Every film buff has a favorite Karen Black movie. Since her first significant role, in Francis Ford Coppola’s You’re a Big Boy Now, the versatile actress has appeared in nearly 200 films, working with literally an A-to-Z list of directors, ranging from Altman, Robert to Zombie, Rob. One of the most in-demand actors during the “New Hollywood” era of the 1970s, Black starred opposite every leading man of the period and even in Alfred Hitchcock’s final film, Family Plot. While cineasts might prefer her work in tonier projects like Five Easy Pieces or Nashville or The Day of the Locust, gay audiences are indebted to Black for her turns in more low-brow fare like the television thriller Trilogy of Terror and the campy all-star disaster film Airport 1975. For many, Black’s finest performance was as the tormented transsexual Joanne in Robert Altman’s film version of Come Back to the Five and Dime, Jimmy Dean, Jimmy Dean.

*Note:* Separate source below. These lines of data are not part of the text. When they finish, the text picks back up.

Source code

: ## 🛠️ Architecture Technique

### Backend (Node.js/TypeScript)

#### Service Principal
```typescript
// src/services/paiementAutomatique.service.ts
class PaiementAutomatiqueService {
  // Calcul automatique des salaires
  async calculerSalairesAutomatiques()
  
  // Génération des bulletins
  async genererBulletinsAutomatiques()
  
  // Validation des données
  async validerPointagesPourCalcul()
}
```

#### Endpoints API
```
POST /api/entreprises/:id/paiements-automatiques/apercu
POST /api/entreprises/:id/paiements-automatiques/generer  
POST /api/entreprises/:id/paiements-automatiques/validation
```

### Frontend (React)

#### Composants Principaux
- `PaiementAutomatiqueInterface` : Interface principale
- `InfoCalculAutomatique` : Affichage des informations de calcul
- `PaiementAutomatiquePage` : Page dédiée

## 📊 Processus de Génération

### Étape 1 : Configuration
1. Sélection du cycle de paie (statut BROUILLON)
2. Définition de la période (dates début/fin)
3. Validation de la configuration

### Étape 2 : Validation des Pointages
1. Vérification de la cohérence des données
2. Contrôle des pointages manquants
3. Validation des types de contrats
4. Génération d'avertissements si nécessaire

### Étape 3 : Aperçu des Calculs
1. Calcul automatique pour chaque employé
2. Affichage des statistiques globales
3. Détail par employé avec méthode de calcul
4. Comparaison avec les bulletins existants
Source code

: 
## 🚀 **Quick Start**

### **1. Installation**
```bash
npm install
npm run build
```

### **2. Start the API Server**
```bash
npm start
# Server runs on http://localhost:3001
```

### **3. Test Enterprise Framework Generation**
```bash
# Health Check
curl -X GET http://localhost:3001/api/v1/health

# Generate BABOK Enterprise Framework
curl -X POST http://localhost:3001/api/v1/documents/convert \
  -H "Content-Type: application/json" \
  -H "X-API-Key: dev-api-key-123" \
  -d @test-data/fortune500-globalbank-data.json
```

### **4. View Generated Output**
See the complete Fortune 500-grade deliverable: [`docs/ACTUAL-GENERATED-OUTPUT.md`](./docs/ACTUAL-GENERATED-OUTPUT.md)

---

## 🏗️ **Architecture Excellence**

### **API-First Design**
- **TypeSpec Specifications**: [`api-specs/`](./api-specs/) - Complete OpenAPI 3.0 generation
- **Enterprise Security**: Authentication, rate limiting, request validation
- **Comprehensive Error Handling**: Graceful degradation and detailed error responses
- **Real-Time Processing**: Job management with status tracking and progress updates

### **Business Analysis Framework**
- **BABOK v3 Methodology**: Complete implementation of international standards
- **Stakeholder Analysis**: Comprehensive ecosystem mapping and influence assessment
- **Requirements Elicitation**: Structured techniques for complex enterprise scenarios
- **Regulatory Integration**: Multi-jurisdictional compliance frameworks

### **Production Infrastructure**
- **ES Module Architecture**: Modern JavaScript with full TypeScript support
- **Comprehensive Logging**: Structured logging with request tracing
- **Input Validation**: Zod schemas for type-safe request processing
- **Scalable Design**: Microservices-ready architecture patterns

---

With her new film, The Blue Tooth Virgin, by out director Russell Brown opening in theaters this weekend, Black chats with Advocate.com by phone from Macon, Ga., where she’s performing in Missouri Waltz, a Southern Gothic play she also wrote.
Advocate.com: In your new film, The Blue Tooth Virgin, your character is a script consultant who is also something of a life coach to a young screenwriter. What appealed to you about the project?
Karen Black: I read it and I thought it was great and I called [Russell Brown] and said I’d do it. The character was complete. She has a lot of perception and she sees a lot of truth in this guy.
One point raised by the film is that artists need validation to continue creating. Do you think this is true?
I think it depends on whether you’re sitting there with certitude about your work. I’ve had a lot of failures and I never stopped. It didn’t occur to me to not continue. It didn’t cross my mind. I have known people who with a failure will become despondent about the future. That’s something you either do or don’t do. I think you just continue and you love your chosen art. Think of painters starving when no one bought their paintings — imagine if they didn’t paint anymore.
You’ve worked with young gay directors like Russell Brown and veteran gay directors like John Schlesinger. Do you find them to be more sensitive to actors and their process than straight directors?
Sensitivity is not genetic. It’s just not. I get a lot of scripts, and I can’t tell you the number I’ve gotten where there’s a group of sexy guys and girls, and they get killed at a camp or in a big old house. I don’t think one of them came from a gay director. You get films about sensibility, what it’s like to be this or that — they’re enlightening. … It seems to be true that a gay director will choose something that’s close to his heart. It means something to him and he wants to communicate it, which is what art is. Art is not about communicating something to make money. I do find that movies with violence and that are more crudely woven together are by straight guys.